1. Jesus spent some time after the Feast of Passover (Joh_2:23) in the province of Judaea. But it can scarcely be supposed that this was a long period, for – 

2ndly, in Joh_4:45 the Galileans have evidently a fresh remembrance of what had taken place at the Passover in Jerusalem, which would scarcely have been the case if a long period and other festivals had intervened. Similarly, the ‘King’s Officer’ (Joh_4:47) seems also to act upon a recent report.

3rdly, the unnamed Feast of Joh_5:1 forms an important element in our computations. Some months of Galilean ministry must have intervened between it and the return of Jesus to Galilee. Hence it could not have been Pentecost. Nor could it have been the Feast of Tabernacles, which was in autumn, nor yet the Feast of the Dedication, which took place in winter, since both are expressly mentioned by their names (Joh_7:2, Joh_10:22). The only other Feasts were: the Feast of Wood-Offering (comp. ‘The Temple,’ etc., p. 295), the Feast of Trumpets, or New Year’s Day, the Day of Atonement, and the Feast of Esther, or Purim.

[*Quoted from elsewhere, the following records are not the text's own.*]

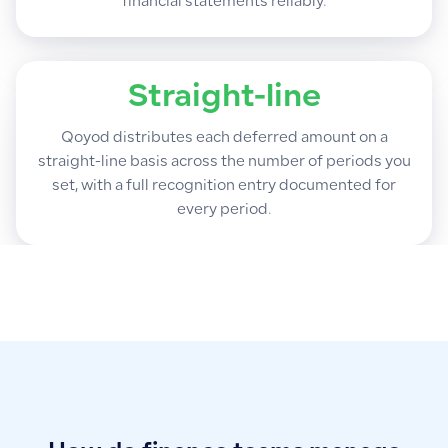
financial statements reliably.
Straight-line
Qoyod distributes each deferred amount on a
straight-line basis across the number of periods you
set, with a full recognition entry documented for
every period.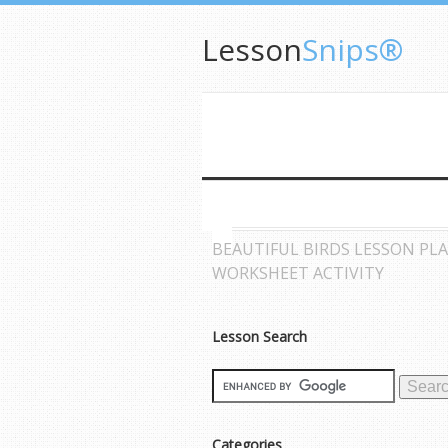
Lesson
Snips®
BEAUTIFUL BIRDS LESSON PL
WORKSHEET ACTIVITY
Lesson Search
Categories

To begin with the latter, since of late it has found most favour. The reasons against Christ’s attendance in Jerusalem at Purim seem to me irresistible. Canon Westcott urges that the discourse of Christ at the unnamed Feast has not, as is generally the case, any connection with the thoughts of that festival. To this I would add, that I can scarcely conceive our Lord going up to a feast observed with such boisterous merriment as Purim was, while the season of the year in which it falls would scarcely tally with the statement of Joh_5:3, that a great multitude of sick people were laid down in the porches of Bethesda.

But if the unnamed Feast was not Purim, it must have been one of these three, the Feast of the Ingathering of Wood, the Feast of Trumpets, or the Day of Atonement. In other words, it must have taken place late in summer, or in the very beginning of autumn. But if so, then the Galilean ministry intervening between the visit to Samaria and this Feast leads to the necessary inference that the visit to Sychar had taken place in early summer, probably about the middle or end of May. This would allow ample time for Christ’s stay at Jerusalem during the Passover and for His Judaean ministry.

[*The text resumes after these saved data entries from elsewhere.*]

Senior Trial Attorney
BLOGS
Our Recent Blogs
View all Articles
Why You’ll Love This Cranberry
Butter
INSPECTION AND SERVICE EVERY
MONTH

As we are discussing the date of the unnamed Feast, it may be as well to bring the subject here to a close. We have seen that the only three Feasts to which reference could have been made are the Feast of Wood Offering, the Feast of Trumpets, and the Day of Atonement. But the last of these could not be meant, since it is designated, not only by Philo, but in Act_27:9, as ‘the fast,’ not the feast νηστεία, – not ἑορτή (comp. LXX., Lev_14:29 etc., Lev_23:27 etc.). As between the Feast of the Wood Offering and that of Trumpets I feel at considerable loss. Canon Westcott has urged on behalf of the latter reasons which I confess are very weighty. On the other hand, the Feast of Trumpets was not one of those on which people generally resorted to Jerusalem, and as it took place on the 1st of Tishri (about the middle of September), it is difficult to believe that anyone going up to it would not rather have chosen, or at least remained over, the Day of Atonement and the Feast of Tabernacles, which followed respectively, on the 10th and 15th days of that month. Lastly, the Feast of Wood Offering, which took place on the 15th Ab (in August), was a popular and joyous festival, when the wood needed for the altar was brought up from all parts of the country (comp. on that feast ‘The Temple and its Services,’ etc., pp. 295, 296). As between these two feasts, we must leave the question undecided, only noting that barely six weeks intervened between the one and the other feast.